Study text
○ ○ ○ ○ ○ ○ ○

President Reuven Rivlin on Monday voiced support for the impending appointment of Knesset Member Tzipi Livni for a senior position at the United Nations.
Speaking at a conference held in Jerusalem by the Besheva newspaper, Rivlin said that Livni's appointment as a United Nations undersecretary-general would be advantageous to Israel.
"It's true that we have been rivals for years, but I have never doubted her capabilities and skills," he said. "Especially as we feel the need to reconnect the UN to Israel's challenges and needs, Livni's appointment could be a blessing for Israel."
Haaretz reported on Sunday that UN Secretary General Antonio Guterres offered Livni the position of an under-secretary general. She would be the first Israeli to serve in that position if she accepts, though the appointment ultimately depends on the UN Security Council's approval.
The news emerged shortly after the U.S. said it would block the appointment of former Palestinian Prime Minister Salam Fayyad as the head of the UN mission to Libya.
On Monday, Guterres said Fayyad was the "right person" for the job.
Addressing a summit in Dubai, Guterres said: "I believe he is the right person for the right job at the right moment... And I think it is a loss for the Libyan peace process and for the Libyan people that I am not able to appoint him."

○ ○ ○ ○ ○ ○ ○

Material provided
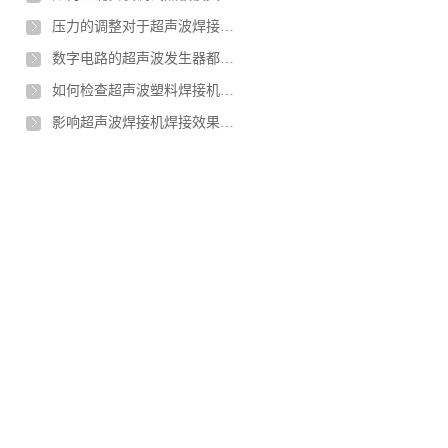
压力的调整对于超声波焊接有什么不同的影响
数字电路的超声波发生器都具有哪些优势
如何检查超声波塑料焊接机质量是否合格
影响超声波焊接机焊接效果的因素有哪些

○ ○ ○ ○ ○ ○ ○

Required work
**1.** Check each statement against the article on Tzipi Livni's UN appointment. Answer yes or no, and quote the words from the article that decide it.
(a) Rivlin spoke at a conference in Tel Aviv.
(b) If she accepts, Livni would be the first Israeli to hold the post.
(c) Livni's appointment ultimately depends on approval by the UN General Assembly.
**2.** Answer these questions from the article on Tzipi Livni's UN appointment.
(a) Which newspaper held the conference where Rivlin spoke?
(b) Where is the UN mission that Salam Fayyad was blocked from heading?
(c) At what event was Guterres speaking when he praised Fayyad?
**3.** Go on with the article on Tzipi Livni's UN appointment, starting after its last sentence.

Written responses
**1.**
(a) No: "Speaking at a conference held in Jerusalem by the Besheva newspaper"
(b) Yes: "She would be the first Israeli to serve in that position if she accepts"
(c) No: "the appointment ultimately depends on the UN Security Council's approval"

**2.**
(a) The Besheva newspaper
(b) Libya
(c) A summit in Dubai

**3.**
Right-wing support for Livni
Rivlin's remarks on Monday joined a chorus of right-wing Israeli politicians coming out in support of Livni's UN appointment.
In a tweet, MK Betzalel Smotrich (Habayit Hayehudi) said Sunday that “Livni in a senior UN position is a wonderful idea. As a Zionist patriot with experience, it’s certain that she’ll do great work. Enough already with the automatic cataloging of right-left.”
Justice Minister Ayelet Shaked, a member of Smotrich’s party, indicated that she also supported the appointment by answering Smotrich with “You’re right.”
Likud Minister Yisrael Katz also welcomed Livni’s possible appointment. In an interview with Army Radio, Katz said, “If Livni can get involved in UN activity, I personally see that as positive.”
Dani Dayan, a former settler leader and now Israel’s consul-general in New York, said: “I’d be very happy if Tzipi Livni would be appointed to a senior international position. It would be an honor and great service to the State of Israel.
Prime Minister Benjamin Netanyahu addressed Fayyad's appointment as well as the possible appointment of an Israeli to a UN post at Sunday’s cabinet meeting without mentioning Livni by name.
“A few days ago I was informed of the possible appointment of Salam Fayyad to a UN position and I said it was about time that there was reciprocity in the relationship of the UN to Israel and that they can’t keep giving free gifts to the Palestinian side all the time,” he said. “It’s about time that they give status and appointments to the Israeli side. In the event that it’s a suitable appointment, we will consider it.”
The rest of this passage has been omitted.